◆ **Задание a**: Сколько ливров заплатил бальяж Бурж в 1304 году, согласно отрывку о сборе налогов ниже?

◆ **Приведенный отрывок**:
►

Означенную сумму вы отправите в Париж, к нашим людям в Лувр, вместе с предъявителем этих писем, или сообщите предъявителю какой-нибудь неотдаленный день, в который у вас непременно будут упомянутые деньги. И сделайте это быстро и свободно, без оправданий, без промедления и без задержки, ибо мы точно знаем, что вы можете сделать это, сами или с помощью ваших друзей.
Вы увидите большую выгоду, от того что откликнетесь на наше обращение. И давайте четко осознаем, что мы никогда не будем доверять и держать в качестве друга или вассала того, кто подведет нас в такой великой нужде". Как видно, вопрос об отказе не стоял.
Чтобы облегчить сбор налогов, король пошел на определенные уступки: снизил ставки, предусмотрел возможность возмещения убытков кредиторам короля за счет снижения налогов, разрешил некоторым городам контролировать использование средств и напрямую платить набранным ими войскам, а также пообещал вернуться к "хорошим деньгам". Этот метод оказался относительно эффективным: бальяж Бурж, заплативший 10.000 ливров в 1303 году, заплатил 40.000 ливров в 1304 году, когда общая сумма налоговых поступлений достигла 735.000 ливров, что позволило собрать приличную армию.

◄

◆ **Исходные записи**:
►

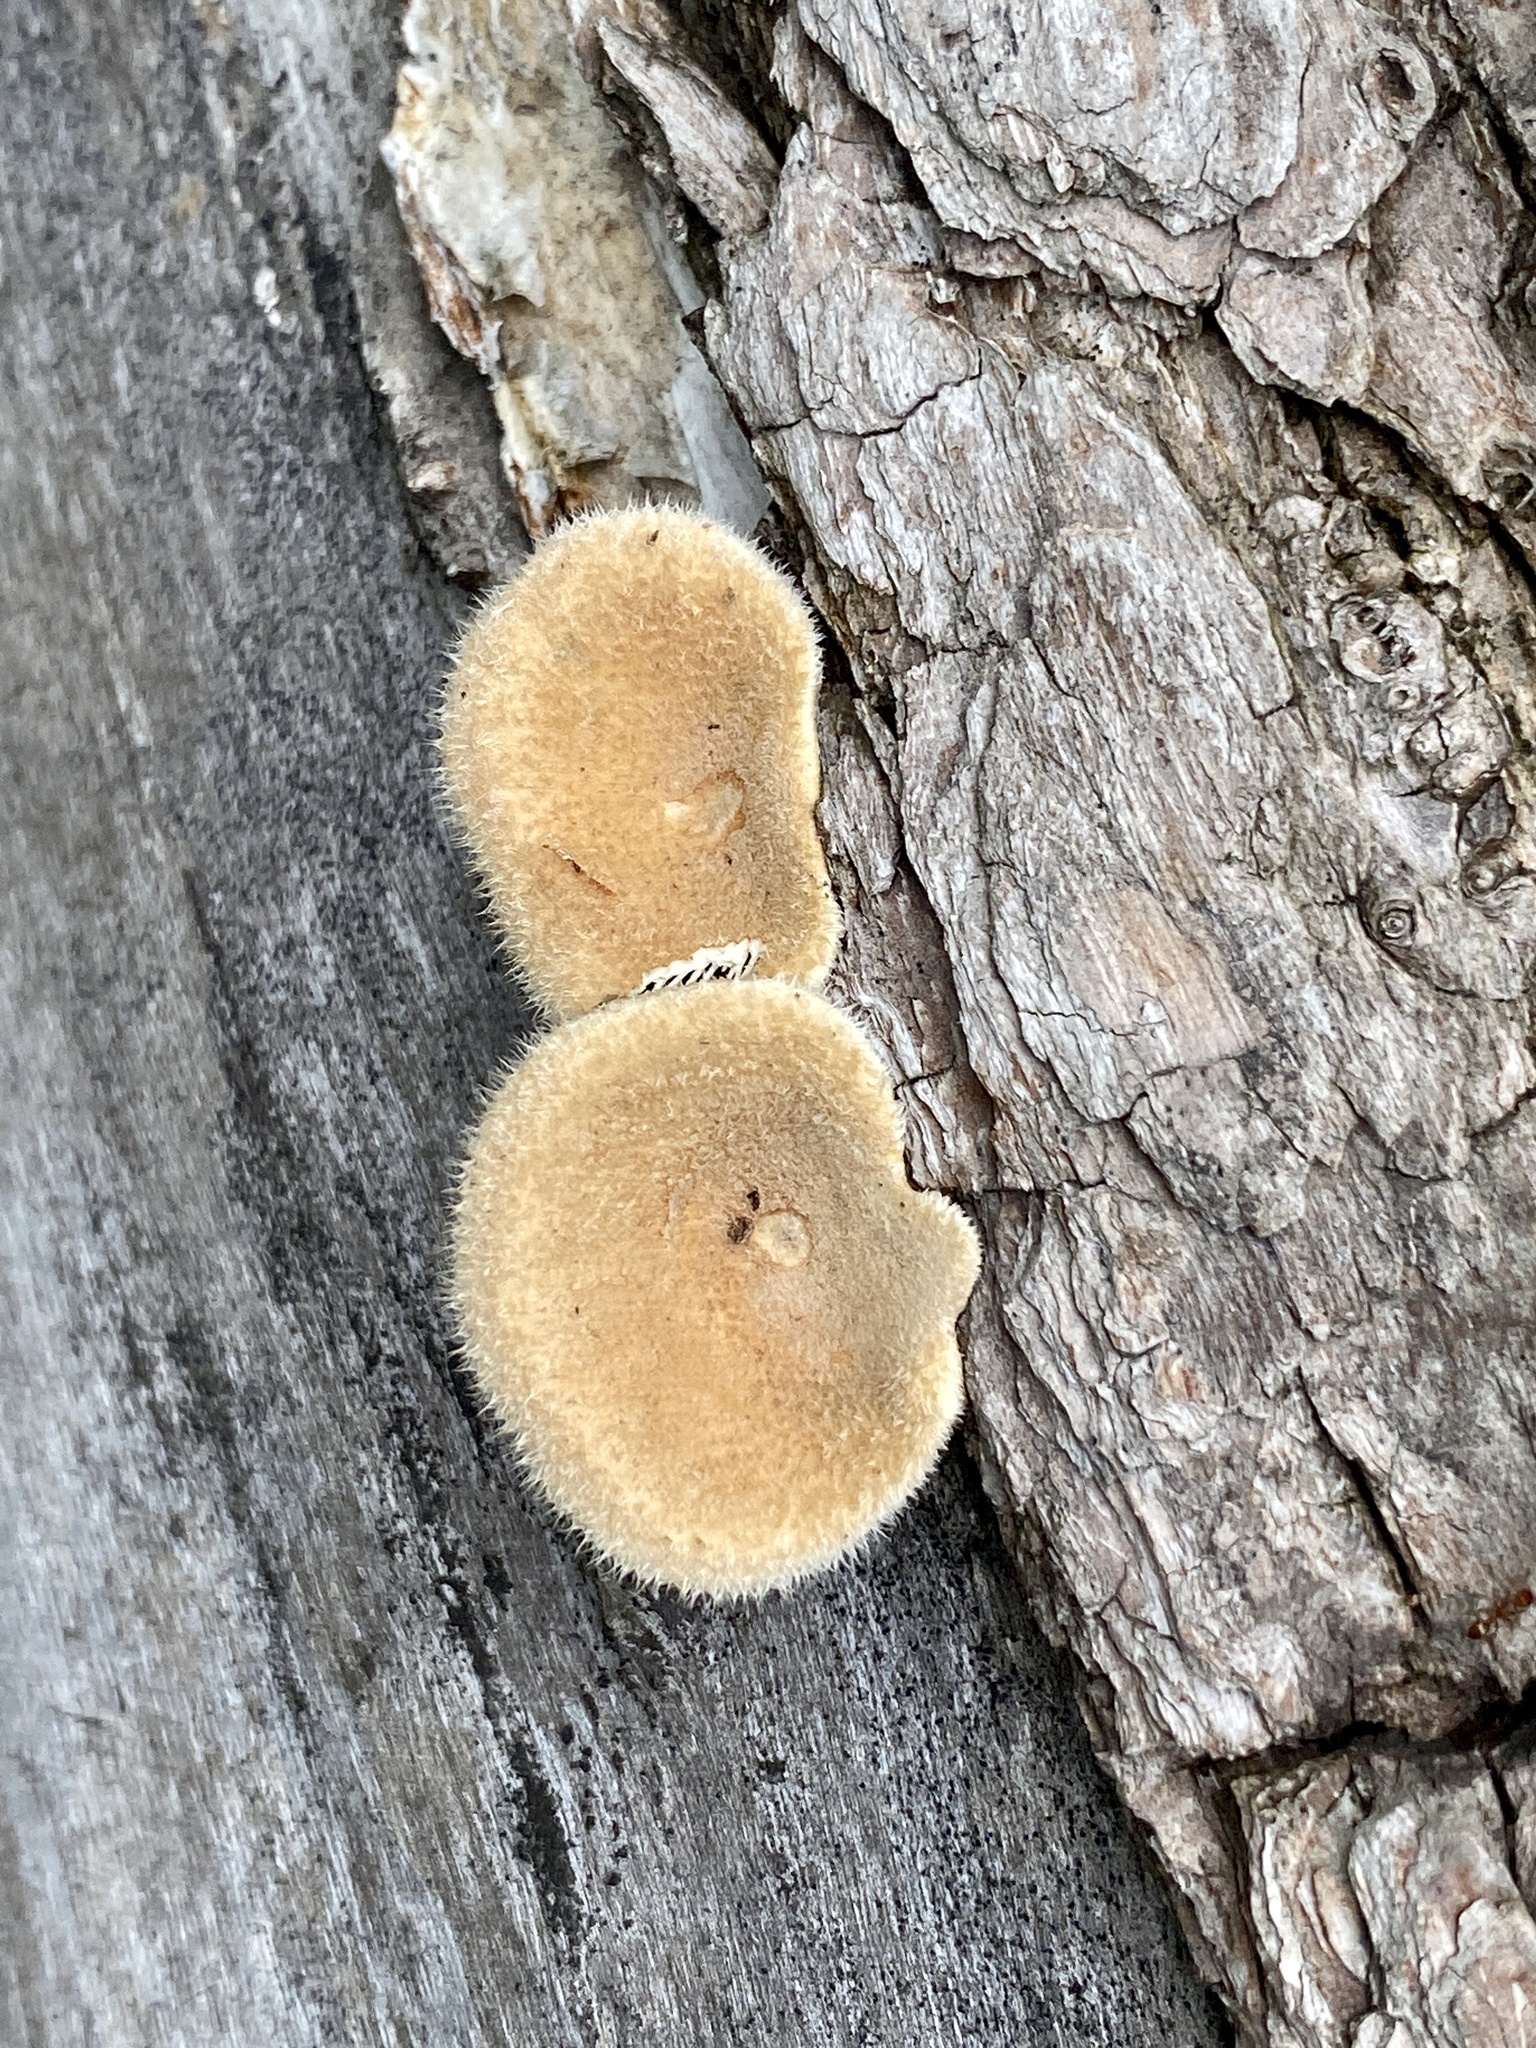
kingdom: Fungi
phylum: Basidiomycota
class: Agaricomycetes
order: Polyporales
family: Panaceae
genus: Panus
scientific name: Panus neostrigosus
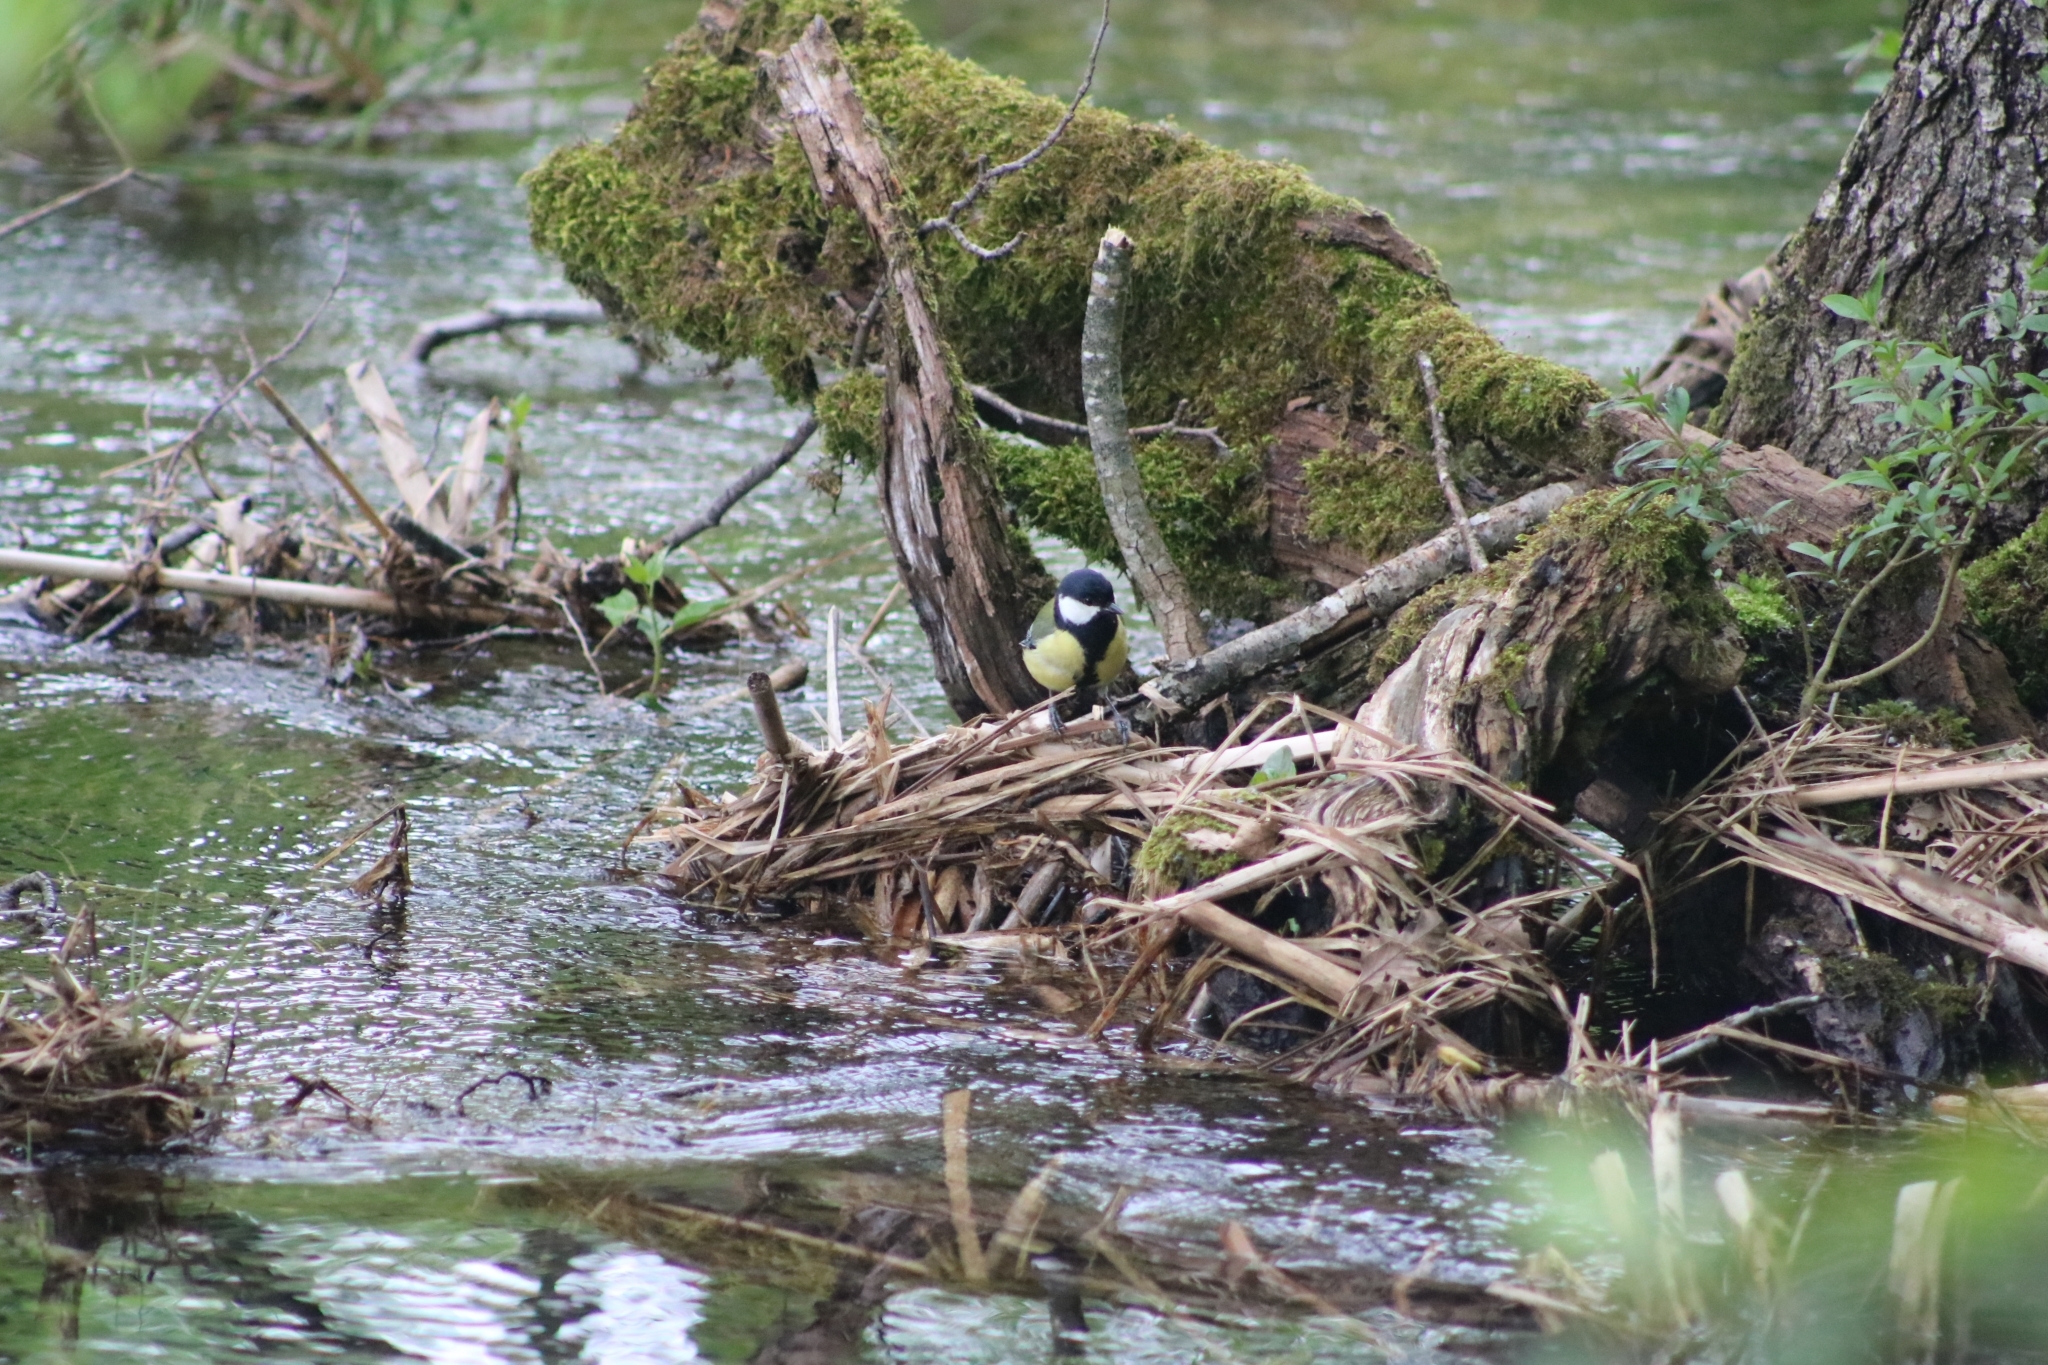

◄

◆ **Задание b**: Оформите все строки записей выше как JSON-список строк, по одной строке записи на каждую строку списка, без пустых строк. Картинки в ответ не включайте.

◆ **Правильный ответ a**: 40.000 ливров.

◆ **Правильный ответ b**:
[
  "kingdom: Fungi",
  "phylum: Basidiomycota",
  "class: Agaricomycetes",
  "order: Polyporales",
  "family: Panaceae",
  "genus: Panus",
  "scientific name: Panus neostrigosus"
]